━━━ EXTRAIT FOURNI

La capacité de nuisance potentielle de ce chef de secte entouré de partisans passablement hallucinés, habile à faire vibrer la corde du mysticisme messianique, a également servi de prétexte à une poignée d’intermédiaires pour réclamer des fonds auprès de l’État et s’enrichir au passage.

Depuis un peu plus d’un an, frustré de promesses (notamment financières) non tenues à ses yeux, le gourou de Soumouna s’était éloigné de son protecteur avant de rompre avec lui et d’offrir les services de ses supplétifs aux chefs de file de l’opposition. L’attaque du 4 avril et la chasse à l’homme qui a suivi ont littéralement traumatisé les populations laries des quartiers sud de Brazzaville, puis de la partie septentrionale du département, prises en tenailles entre les forces de l’ordre, dont elles se méfient, et les coupeurs de routes en dreadlocks d’un pasteur autoproclamé en qui elles ne se sont jamais reconnues.

━━━━━━
━━━ DONNÉES ENREGISTRÉES

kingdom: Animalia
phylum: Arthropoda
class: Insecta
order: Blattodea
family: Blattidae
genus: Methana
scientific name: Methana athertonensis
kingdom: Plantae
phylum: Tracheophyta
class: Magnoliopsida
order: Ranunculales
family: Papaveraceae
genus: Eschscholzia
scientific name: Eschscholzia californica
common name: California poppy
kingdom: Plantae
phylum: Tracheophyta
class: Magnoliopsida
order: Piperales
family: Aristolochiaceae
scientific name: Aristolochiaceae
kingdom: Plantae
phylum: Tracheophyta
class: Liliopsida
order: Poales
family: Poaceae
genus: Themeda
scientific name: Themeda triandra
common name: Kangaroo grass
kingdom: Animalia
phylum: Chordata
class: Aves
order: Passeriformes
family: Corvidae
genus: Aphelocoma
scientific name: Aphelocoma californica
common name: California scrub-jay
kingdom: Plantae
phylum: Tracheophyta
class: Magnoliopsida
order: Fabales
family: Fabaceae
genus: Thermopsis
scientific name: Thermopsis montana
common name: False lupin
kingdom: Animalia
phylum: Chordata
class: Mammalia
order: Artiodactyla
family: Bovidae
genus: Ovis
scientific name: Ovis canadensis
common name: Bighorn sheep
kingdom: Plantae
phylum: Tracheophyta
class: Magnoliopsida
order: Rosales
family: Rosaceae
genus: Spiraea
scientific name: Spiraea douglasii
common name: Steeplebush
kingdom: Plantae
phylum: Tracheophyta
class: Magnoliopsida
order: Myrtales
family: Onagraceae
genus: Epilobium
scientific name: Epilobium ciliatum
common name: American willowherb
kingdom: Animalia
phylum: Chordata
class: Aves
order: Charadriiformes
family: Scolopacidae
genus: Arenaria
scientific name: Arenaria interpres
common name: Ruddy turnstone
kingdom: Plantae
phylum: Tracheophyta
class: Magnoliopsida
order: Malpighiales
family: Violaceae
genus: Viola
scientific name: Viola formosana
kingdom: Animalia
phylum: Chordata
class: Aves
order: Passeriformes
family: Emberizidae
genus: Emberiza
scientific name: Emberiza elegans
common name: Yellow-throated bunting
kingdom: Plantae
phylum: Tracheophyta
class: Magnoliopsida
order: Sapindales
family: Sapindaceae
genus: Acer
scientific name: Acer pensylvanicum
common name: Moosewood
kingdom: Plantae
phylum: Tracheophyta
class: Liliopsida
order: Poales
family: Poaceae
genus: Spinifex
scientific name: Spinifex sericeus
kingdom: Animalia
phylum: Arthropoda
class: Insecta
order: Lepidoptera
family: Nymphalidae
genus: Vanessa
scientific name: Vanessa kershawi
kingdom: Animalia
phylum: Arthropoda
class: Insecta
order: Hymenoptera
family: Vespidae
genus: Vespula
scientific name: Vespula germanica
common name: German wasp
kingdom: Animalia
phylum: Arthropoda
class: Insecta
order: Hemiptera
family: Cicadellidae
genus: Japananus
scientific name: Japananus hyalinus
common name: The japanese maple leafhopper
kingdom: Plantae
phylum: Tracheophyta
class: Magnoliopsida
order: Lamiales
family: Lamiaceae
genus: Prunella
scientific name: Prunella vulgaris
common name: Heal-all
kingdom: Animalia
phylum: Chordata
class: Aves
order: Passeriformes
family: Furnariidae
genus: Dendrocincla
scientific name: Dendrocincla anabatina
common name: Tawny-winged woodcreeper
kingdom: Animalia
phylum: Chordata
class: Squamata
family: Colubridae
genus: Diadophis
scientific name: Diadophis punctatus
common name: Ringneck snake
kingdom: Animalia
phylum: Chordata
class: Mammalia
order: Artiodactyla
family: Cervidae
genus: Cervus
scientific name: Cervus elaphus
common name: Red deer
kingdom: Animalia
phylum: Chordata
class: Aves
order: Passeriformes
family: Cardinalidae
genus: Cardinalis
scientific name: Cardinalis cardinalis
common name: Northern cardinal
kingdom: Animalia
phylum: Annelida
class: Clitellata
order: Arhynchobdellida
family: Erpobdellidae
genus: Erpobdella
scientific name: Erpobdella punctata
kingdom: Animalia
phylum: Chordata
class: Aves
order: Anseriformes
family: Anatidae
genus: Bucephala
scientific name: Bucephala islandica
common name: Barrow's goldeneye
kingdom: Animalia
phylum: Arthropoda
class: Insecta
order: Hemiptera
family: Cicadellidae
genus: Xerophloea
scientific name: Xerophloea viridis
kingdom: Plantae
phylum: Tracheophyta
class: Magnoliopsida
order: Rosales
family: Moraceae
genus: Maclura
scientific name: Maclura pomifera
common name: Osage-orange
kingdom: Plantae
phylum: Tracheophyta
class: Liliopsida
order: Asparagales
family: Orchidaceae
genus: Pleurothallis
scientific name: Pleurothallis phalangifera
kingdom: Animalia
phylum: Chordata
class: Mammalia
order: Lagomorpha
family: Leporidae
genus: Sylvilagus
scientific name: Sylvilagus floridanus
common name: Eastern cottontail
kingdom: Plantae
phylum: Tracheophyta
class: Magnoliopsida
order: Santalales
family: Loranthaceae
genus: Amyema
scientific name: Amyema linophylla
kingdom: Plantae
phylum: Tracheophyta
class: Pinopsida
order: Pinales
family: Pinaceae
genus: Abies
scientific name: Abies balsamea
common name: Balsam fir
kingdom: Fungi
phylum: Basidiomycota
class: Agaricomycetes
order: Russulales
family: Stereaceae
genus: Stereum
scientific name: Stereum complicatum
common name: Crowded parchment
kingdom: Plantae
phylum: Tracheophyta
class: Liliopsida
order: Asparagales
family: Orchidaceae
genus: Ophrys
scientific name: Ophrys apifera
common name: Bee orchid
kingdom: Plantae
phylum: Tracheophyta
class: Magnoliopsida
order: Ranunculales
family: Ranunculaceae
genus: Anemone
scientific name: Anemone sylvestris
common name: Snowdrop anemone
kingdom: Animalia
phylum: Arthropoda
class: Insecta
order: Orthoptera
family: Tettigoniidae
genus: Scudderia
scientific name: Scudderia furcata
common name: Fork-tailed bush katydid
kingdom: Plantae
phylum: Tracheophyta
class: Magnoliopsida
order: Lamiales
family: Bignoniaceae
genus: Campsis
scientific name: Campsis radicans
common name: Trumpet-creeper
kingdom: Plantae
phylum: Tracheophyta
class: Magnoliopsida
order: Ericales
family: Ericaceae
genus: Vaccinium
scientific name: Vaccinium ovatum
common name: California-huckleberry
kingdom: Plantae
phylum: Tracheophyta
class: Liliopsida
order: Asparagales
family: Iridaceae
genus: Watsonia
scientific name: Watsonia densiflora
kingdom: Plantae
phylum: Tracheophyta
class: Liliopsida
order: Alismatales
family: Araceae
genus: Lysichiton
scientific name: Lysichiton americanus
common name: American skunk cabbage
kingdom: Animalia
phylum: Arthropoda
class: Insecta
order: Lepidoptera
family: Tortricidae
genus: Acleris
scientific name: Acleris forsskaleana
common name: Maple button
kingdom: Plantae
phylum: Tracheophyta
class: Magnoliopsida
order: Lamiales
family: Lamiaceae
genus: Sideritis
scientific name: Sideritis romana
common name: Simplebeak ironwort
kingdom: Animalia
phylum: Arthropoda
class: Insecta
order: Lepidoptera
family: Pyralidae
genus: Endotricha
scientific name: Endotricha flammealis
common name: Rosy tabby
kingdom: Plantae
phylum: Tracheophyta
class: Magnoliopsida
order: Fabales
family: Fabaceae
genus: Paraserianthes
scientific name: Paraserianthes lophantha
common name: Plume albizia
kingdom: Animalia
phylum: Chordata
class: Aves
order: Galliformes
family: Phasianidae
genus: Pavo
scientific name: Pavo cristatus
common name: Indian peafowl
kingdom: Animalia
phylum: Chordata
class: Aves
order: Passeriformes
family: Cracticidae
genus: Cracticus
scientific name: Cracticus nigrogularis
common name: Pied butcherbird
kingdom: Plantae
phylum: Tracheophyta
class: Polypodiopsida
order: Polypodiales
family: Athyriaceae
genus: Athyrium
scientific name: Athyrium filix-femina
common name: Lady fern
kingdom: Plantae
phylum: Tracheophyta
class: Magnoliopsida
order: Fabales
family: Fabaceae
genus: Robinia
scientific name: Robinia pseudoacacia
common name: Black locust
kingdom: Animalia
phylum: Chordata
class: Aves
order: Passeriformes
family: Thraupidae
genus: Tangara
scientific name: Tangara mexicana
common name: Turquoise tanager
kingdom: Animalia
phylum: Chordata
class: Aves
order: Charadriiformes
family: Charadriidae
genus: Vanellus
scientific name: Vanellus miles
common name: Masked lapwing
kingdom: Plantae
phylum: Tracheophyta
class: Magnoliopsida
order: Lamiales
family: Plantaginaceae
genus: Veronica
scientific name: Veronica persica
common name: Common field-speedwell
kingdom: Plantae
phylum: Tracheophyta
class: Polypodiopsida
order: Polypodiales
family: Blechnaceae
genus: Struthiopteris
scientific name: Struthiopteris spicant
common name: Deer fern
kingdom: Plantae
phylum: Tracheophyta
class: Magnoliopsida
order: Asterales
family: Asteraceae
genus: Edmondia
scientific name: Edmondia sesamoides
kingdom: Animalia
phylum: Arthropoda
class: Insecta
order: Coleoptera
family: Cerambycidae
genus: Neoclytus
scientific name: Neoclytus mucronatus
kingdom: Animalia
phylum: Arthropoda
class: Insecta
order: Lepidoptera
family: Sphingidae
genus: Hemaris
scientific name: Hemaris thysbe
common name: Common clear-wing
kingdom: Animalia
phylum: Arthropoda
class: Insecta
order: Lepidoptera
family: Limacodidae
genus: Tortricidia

━━━━━━

# [EXERCICES]
1. Selon l'extrait fourni, à quelle date a eu lieu l'attaque suivie d'une chasse à l'homme ?
2. Pour chaque affirmation, indiquez par oui ou par non si elle concorde avec l'extrait fourni, en citant à l'appui les mots décisifs de l'extrait.
(a) Le gourou de Soumouna s'était éloigné de son protecteur depuis un peu plus d'un an.
(b) Les populations laries se reconnaissaient dans le pasteur autoproclamé.
(c) Des intermédiaires ont réclamé des fonds auprès de l'État.

# [CORRIGÉ DES EXERCICES]
1. Le 4 avril.

2.
(a) Oui : « Depuis un peu plus d’un an, frustré de promesses (notamment financières) non tenues à ses yeux, le gourou de Soumouna s’était éloigné de son protecteur ».
(b) Non : « un pasteur autoproclamé en qui elles ne se sont jamais reconnues ».
(c) Oui : « une poignée d’intermédiaires pour réclamer des fonds auprès de l’État ».